Source data:

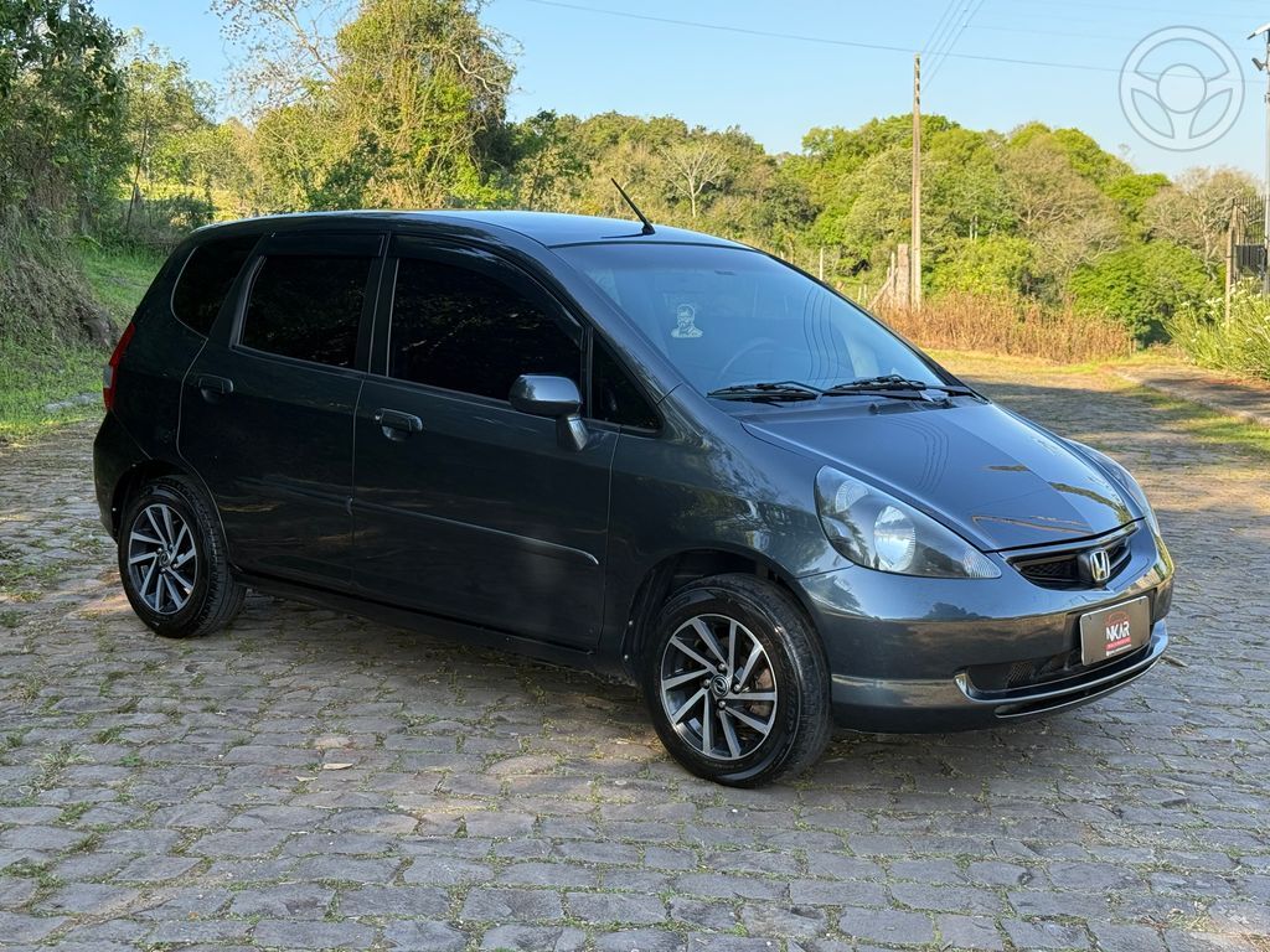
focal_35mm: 48
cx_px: 635
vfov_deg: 30.3
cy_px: 476
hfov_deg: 39.7
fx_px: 1761
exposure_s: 1/657
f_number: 1.78
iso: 64
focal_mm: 6.76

Goal of the exercise: Exactly as they appear above, print all the lines, but not the pictures.

Problem solution:
focal_35mm: 48
cx_px: 635
vfov_deg: 30.3
cy_px: 476
hfov_deg: 39.7
fx_px: 1761
exposure_s: 1/657
f_number: 1.78
iso: 64
focal_mm: 6.76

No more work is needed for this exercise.